Oh, god, that all sounds appallingly familiar, @AliasGrape — the endless breast-pinching and fruitless pumping (problematised in my case by having the wrong kind of nipples) and never feeling able to go out, because there was no time between stints of trying. And during my efforts with a supplemental nursing system, just too much kit. And I agree it made new motherhood absolutely miserable and panic-stricken.

DS is now nine and healthy and gorgeous, but I only realised how much being unable to bf had affected me when I met a total stranger at a railway station on her way back from training as a bf peer supporter and ended up crying because I’d internalised so much guilt about it all. She was lovely, but my experience was that a significant minority of people were actively and vocally critical, and thought it indicated laziness, selfishness or insufficient care for my baby.

Which is not to say the benefits of bf shouldn’t be discussed.

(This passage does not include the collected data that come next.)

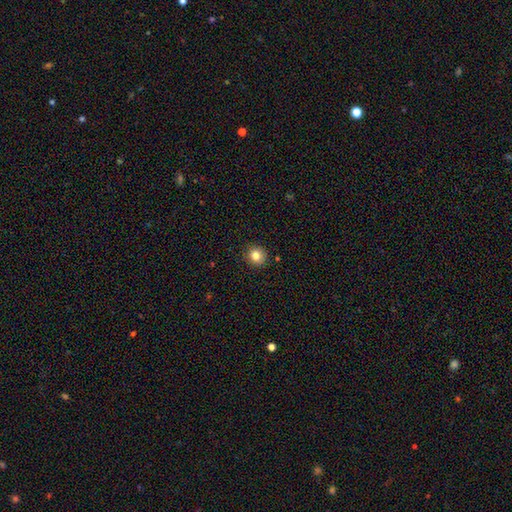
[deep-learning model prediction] smooth-or-featured: smooth: 82% | star or artifact: 11% | featured or disk: 7%
  how-rounded: round: 91% | in between: 8% | cigar-shaped: 1%
  merging: none: 91% | minor disturbance: 6% | major disturbance: 2% | merger: 1%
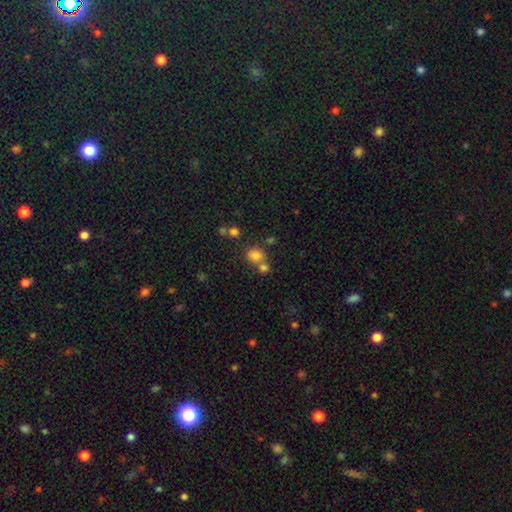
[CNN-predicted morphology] type=smooth (77%); roundness=round (74%); merging=none (51%).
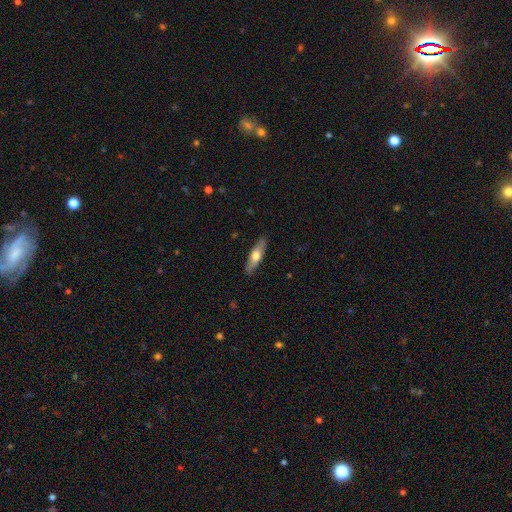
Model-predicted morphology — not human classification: smooth_or_featured: smooth (p=0.55) [alt: featured or disk p=0.39]
how_rounded: cigar-shaped (p=0.62) [alt: in between p=0.36]
merging: none (p=0.88) [alt: minor disturbance p=0.09]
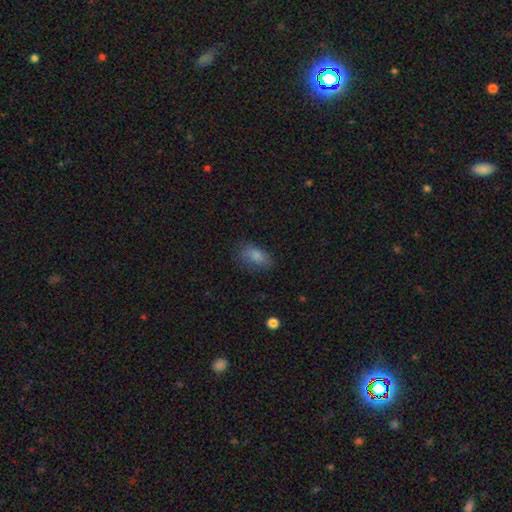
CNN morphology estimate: Smooth or featured? Predicted: smooth (p=0.81). How rounded? Predicted: in between (p=0.89). Merging? Predicted: none (p=0.68).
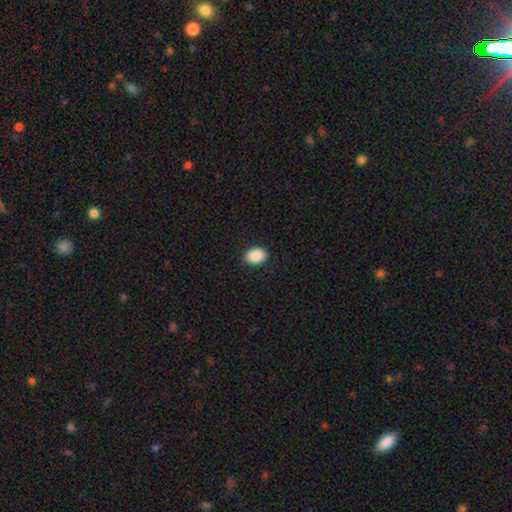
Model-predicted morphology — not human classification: Smooth or featured? Predicted: smooth (p=0.90). How rounded? Predicted: in between (p=0.70). Merging? Predicted: none (p=0.91).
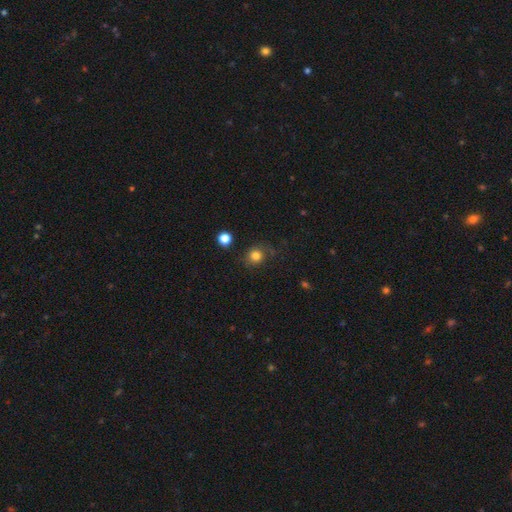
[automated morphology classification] The model was most divided on "merging": none: 75%, minor disturbance: 16%, major disturbance: 7%, merger: 3%. More confident: smooth or featured — smooth (82%); how rounded — round (79%).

Of course they should — but I genuinely feel the benefits are so well known and thoroughly reiterated that you’d need to live under a rock to be unaware of them. And that ignorance of the benefits isn’t the issue anyway.

Sometimeswinning · 19/11/2021 23:53

I also loathe all that “breastfeeding mamas you are amazing” stuff. Cringeworthy and insufferably smug.

Do you know a breastfeeding mum? I gave up pretty quickly as I'm fine with ff. Any mum who can do it and carries it on deserves a well done! Surprisingly not many babies latch and mum is a natural. Breastfeeding mums are brilliant! It's not bloody easy! Jeez, don't hate on someone doing their own best for their baby.

roolz · 20/11/2021 00:04

@Sometimeswinning

I also loathe all that “breastfeeding mamas you are amazing” stuff. Cringeworthy and insufferably smug.

Do you know a breastfeeding mum? I gave up pretty quickly as I'm fine with ff. Any mum who can do it and carries it on deserves a well done! Surprisingly not many babies latch and mum is a natural. Breastfeeding mums are brilliant! It's not bloody easy! Jeez, don't hate on someone doing their own best for their baby.

Thank you! How can anyone get offended by giving a bf mother a past on the back. And acknowledging it's difficult to establish breastfeeding.

Like, as an FF mother surely you'd agree bf is hard to start - to the previous poster? Why would this offend anyone- I mean, do you go and sulk if someone compliments your friend's hairstyle because it means you're ugly more?